C’est dans la continuité de cette balade que je me rends en Février 2019 au salon LGBTQ+ qui se tient dans une salle des fêtes de Lille, proche du théâtre Sébastopol. Je me sens de plus en plus à l’aise dans cet environnement. Je passe un autre cap en découvrant les relations physiques avec ceux de mon genre. Je te passe la partie où je décide de colorer ma vie dans tous les sens (habits, maquillage, expressions diverses et variées) pour en arriver à aujourd’hui. Aujourd’hui la communauté LGBTQ+ a tout mon soutient, en action comme en paroles et pensées, ainsi qu’un peu de représentativité via certains de mes écrits (je ne suis pas certain que ça aide mais l’intention c’est ça).

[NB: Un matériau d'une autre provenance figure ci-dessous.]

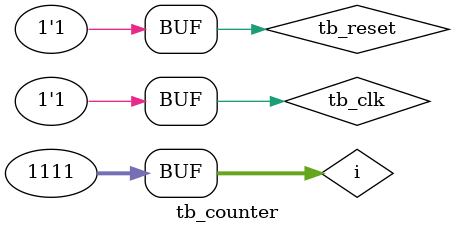
<source format=sv>
`timescale 1ns / 1ns

module tb_counter
       ();
      localparam CLK_PERIOD = 2.5;
      
      reg tb_clk;
      reg tb_reset;
      reg tb_cnt_up;
      reg tb_1k;
      
      
      always
      begin : CLK_GEN
        tb_clk = 1'b0;
        #(CLK_PERIOD/2);
        tb_clk = 1'b1;
        #(CLK_PERIOD/2);
      end
		
	   counter dut(.clk(tb_clk), .n_reset(tb_reset), .cnt_up(tb_cnt_up), .one_k_samples(tb_1k));
	   
	   integer i;
	   initial begin
	     tb_reset = 1'b0;
	     tb_reset = 1'b1;
	   for (i=0; i<1111; i=i+1) begin
	     
	      // tb_cnt_up = 1'b0;
	       #2;
	       //tb_cnt_up = 1'b1;
	       #2;
	     end
	   end

	 endmodule
</source>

S’il est intéressant d’avoir du croustillant sache qu’actuellement j’ai tendance à répondre ‘pansexuel’ quand on m’interroge sur mon orientation sexuelle, résultat de mes rencontres et expériences, de ma sensibilité du moment. Je me sens épanoui comme ça et plus libre d’assumer mes envies, désirs, fantaisies, élans vers maon prochaines s’iel est enthousiaste aussi.